Its a difficult business being a new beekeeper. We probably should have spent more time getting trained but learning from books seemed to be going quite well till recently. A week ago we had lots of queen cell activity and were working on how to manage an artificial swarm. However another week on and we find that neither of our original hives seem to have any new eggs or larvae which strongly suggests that our queens have swarmed. So our current status is:
- one original colony has two capped queen cells and only capped brood - assume old queen swarmed a week ago just after our last check. There are slightly fewer bees but still a viable quantity. Luckily we missed squashing a couple of cells so hopefully one of them will hatch and carry on the colony.

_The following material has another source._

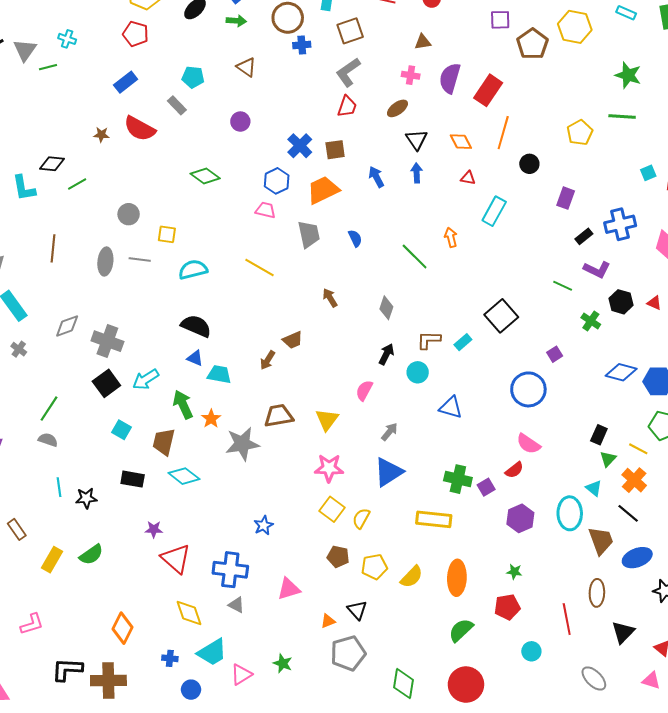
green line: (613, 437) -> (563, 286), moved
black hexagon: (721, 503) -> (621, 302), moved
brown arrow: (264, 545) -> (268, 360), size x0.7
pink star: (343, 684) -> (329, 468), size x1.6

- the other original colony has loads of queen cells, some capped, and some small larvae but no eggs and no sign of the queen who was marked. Looks like the old queen swarmed a few days ago so we should have taken action on this hive last week to avoid this. The good news is that there are still a lot of bees.
- new artificial swarm colony - the queen cell has not hatched after 8+ days so is probably not viable and they have started to create an emergency queen cell. About a third of the larvae appear to have died but some are fine; we probably didnt have enough nursery bees to look after them properly. Not great but we have decided to just wait and see what happens to this colony.
Having done our research after yesterdays inspection we have decided to get home from work early this evening so we can go back into the 2nd hive to deal with the surplus of queen cells; we need at least one to replace the old queen but multiple queens risk a further swarm.
But where do the swarms go? We have had no complaints from neighbours and our lure hive is untouched. Do they just disappear?